Performance. Each append reads the current object and uploads the whole journal with the additional entry line. That makes recovery cheap since readAll is a single GetObject request, but the write cost will grow as the journal does. Total uploaded bytes across a run will end up as O(N²). Write amplification is generally not a problem in agentic workflows.

Custom backends

interface Storage {
  append(runId: string, entry: Entry): Promise<number>;
  readAll(runId: string): Promise<JournalEntry[]>;
  list(): Promise<string[]>;
}

There’s a very small contract to implement if you want to support a different remote backend that is not S3-compatible. For S3-compatible stores beyond what @usekassette/s3 ships, implement ObjectStoreClient and pass it to RemoteStorage.
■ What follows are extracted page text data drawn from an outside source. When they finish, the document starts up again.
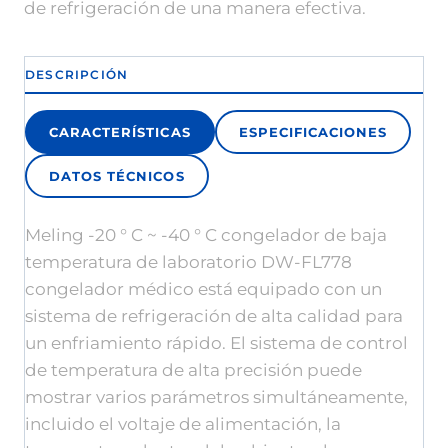
de refrigeración de una manera efectiva.
DESCRIPCIÓN
CARACTERÍSTICAS
ESPECIFICACIONES
DATOS TÉCNICOS
Meling -20 ° C ~ -40 ° C congelador de baja
temperatura de laboratorio DW-FL778
congelador médico está equipado con un
sistema de refrigeración de alta calidad para
un enfriamiento rápido. El sistema de control
de temperatura de alta precisión puede
mostrar varios parámetros simultáneamente,
incluido el voltaje de alimentación, la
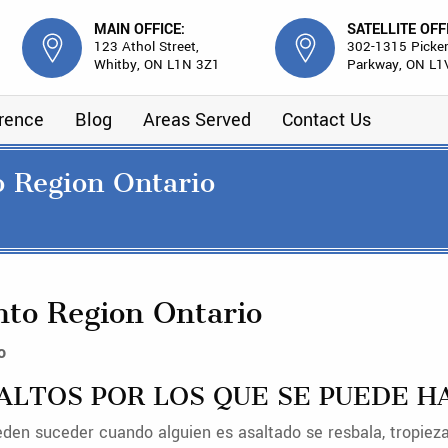
MAIN OFFICE:
SATELLITE OFF
123 Athol Street,
302-1315 Picker
Whitby, ON L1N 3Z1
Parkway, ON L1
erence
Blog
Areas Served
Contact Us
o Region Ontario
nto Region Ontario
o
SALTOS POR LOS QUE SE PUEDE 
en suceder cuando alguien es asaltado se resbala, tropiez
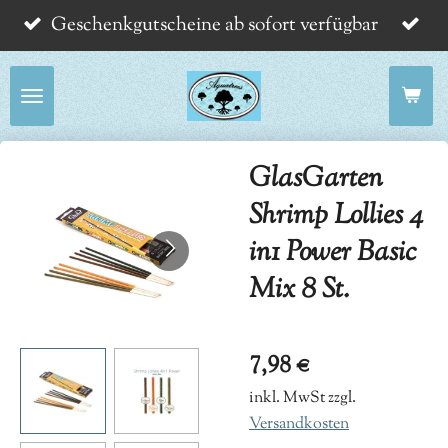
Geschenkgutscheine ab sofort verfügbar
Zum
Hauptinhalt
springen
GlasGarten
Shrimp Lollies 4
in1 Power Basic
Mix 8 St.
7,98 €
inkl. MwSt zzgl.
Versandkosten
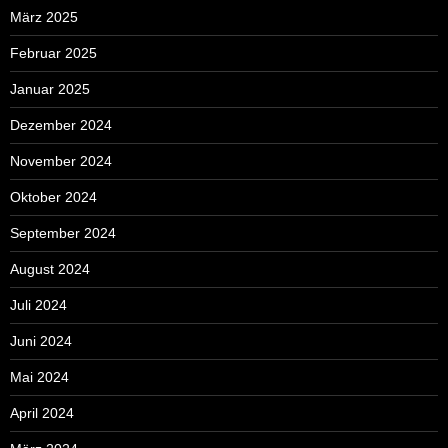
März 2025
Februar 2025
Januar 2025
Dezember 2024
November 2024
Oktober 2024
September 2024
August 2024
Juli 2024
Juni 2024
Mai 2024
April 2024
The interface signatures and full semantics live in Reference.

A correct implementation of append needs to be atomic, assign a monotonically increasing offset, and reject writes from superseded sessions by throwing a FencedError. readAll should return every entry in append order. list returns every runId present in storage.

Retention

Neither of the two storage backends does any cleanup. Settled work stays settled so storage will always grow across runs. See Operations for cleanup mechanics, eg, S3 lifecycle policies for RemoteStorage or a cron that sweeps for LocalStorage.